● PROBLEM:
Begin with the line holding "input [1:0]s;", then print every line after it through the end of the data, exactly and with nothing added.

● INFORMATION:
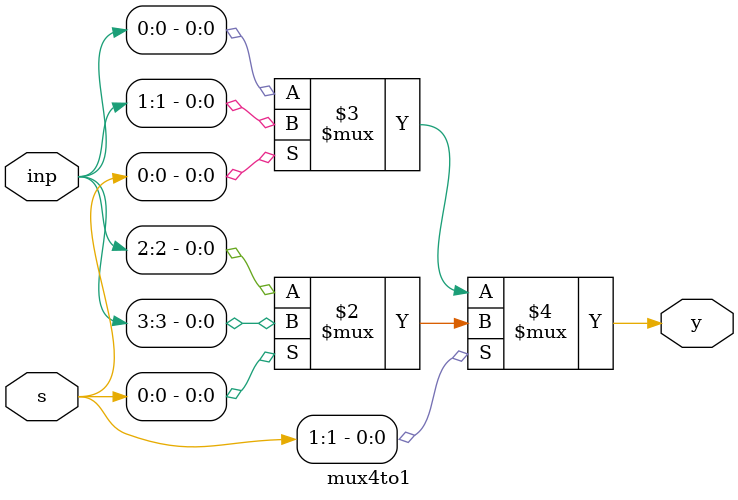
<source format=v>
module mux4to1(inp, s, y);
input [3:0]inp;
input [1:0]s;
output reg y;
always@(inp,s)
 y = s[1]?s[0]?inp[3]:inp[2]:s[0]?inp[1]:inp[0];
endmodule
</source>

● TASK ANSWER:
input [1:0]s;
output reg y;
always@(inp,s)
 y = s[1]?s[0]?inp[3]:inp[2]:s[0]?inp[1]:inp[0];
endmodule
</source>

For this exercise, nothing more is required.